-- Opening Marker --

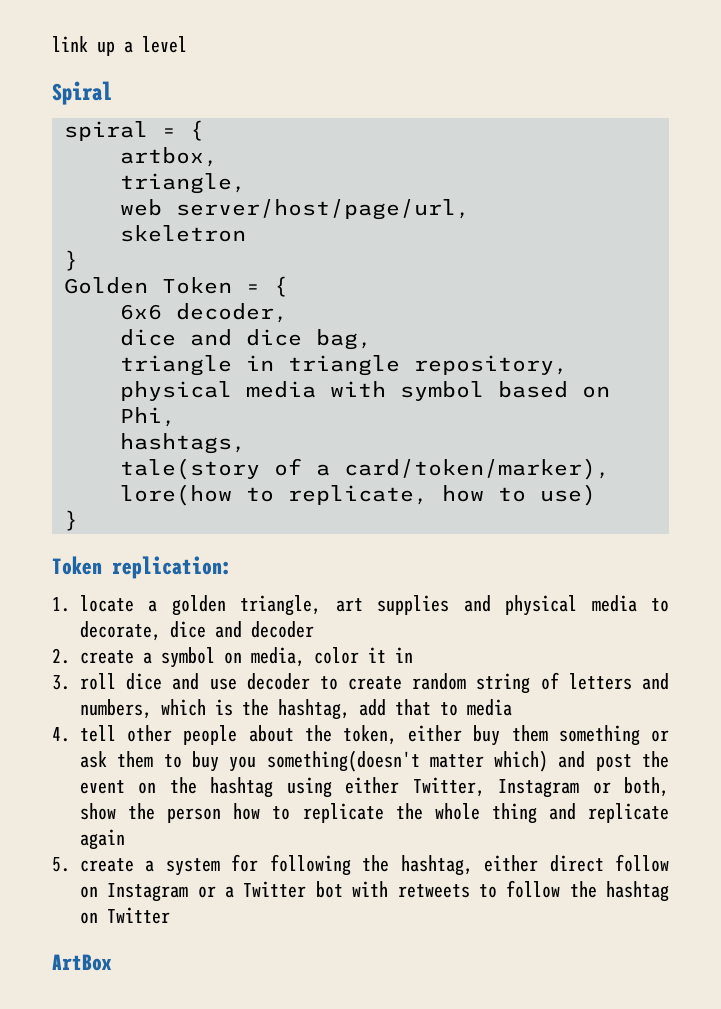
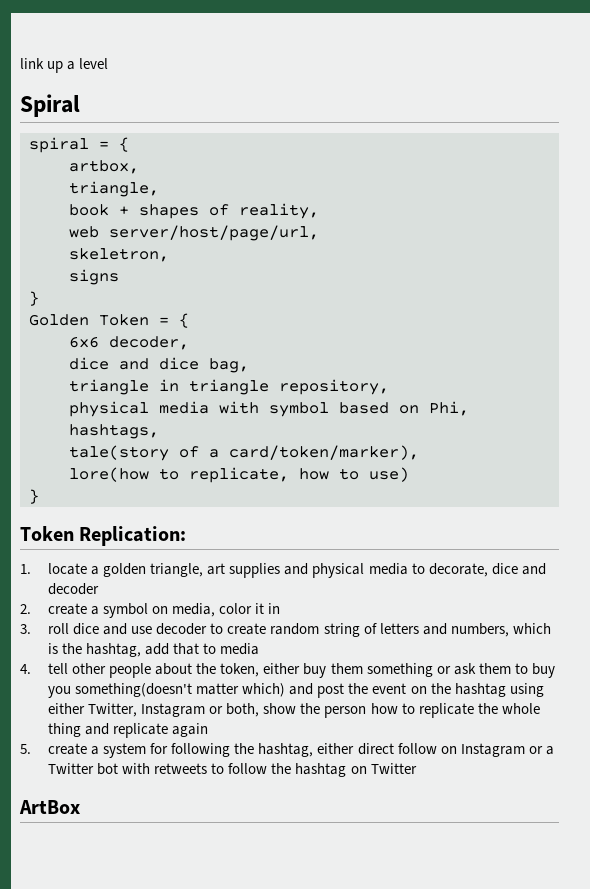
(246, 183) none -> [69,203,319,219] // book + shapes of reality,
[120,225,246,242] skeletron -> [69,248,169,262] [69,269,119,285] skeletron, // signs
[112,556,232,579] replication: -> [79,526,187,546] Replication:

-- Closing Marker --
-- Opening Marker --

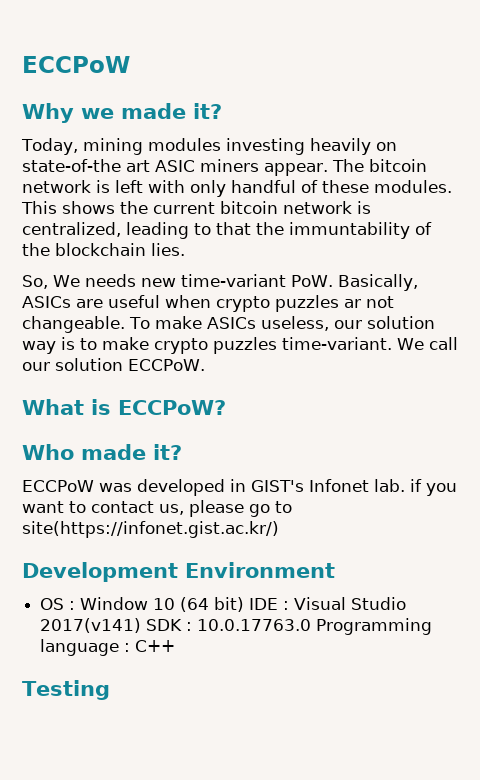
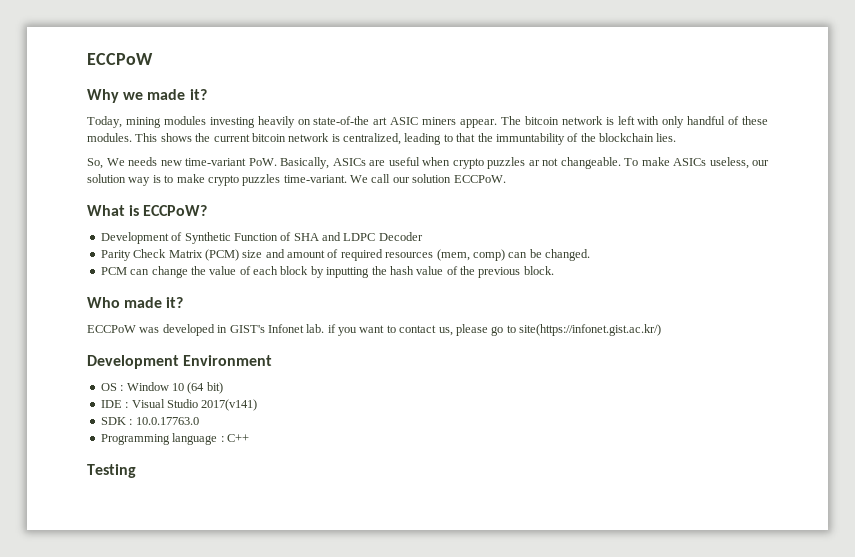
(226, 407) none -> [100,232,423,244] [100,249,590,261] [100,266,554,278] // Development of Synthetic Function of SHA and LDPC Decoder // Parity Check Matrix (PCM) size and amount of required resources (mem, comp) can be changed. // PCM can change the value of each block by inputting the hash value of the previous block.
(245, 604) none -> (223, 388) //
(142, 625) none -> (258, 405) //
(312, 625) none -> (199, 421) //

-- Closing Marker --

§ THE PROBLEM
Exact duplication is required for the lines above, from the line that contains "(226, 407) none" to the line that contains "(312, 625) none -> (199, 421) //", inclusive; omit all others.

§ ANSWER FOR THE TASK
(226, 407) none -> [100,232,423,244] [100,249,590,261] [100,266,554,278] // Development of Synthetic Function of SHA and LDPC Decoder // Parity Check Matrix (PCM) size and amount of required resources (mem, comp) can be changed. // PCM can change the value of each block by inputting the hash value of the previous block.
(245, 604) none -> (223, 388) //
(142, 625) none -> (258, 405) //
(312, 625) none -> (199, 421) //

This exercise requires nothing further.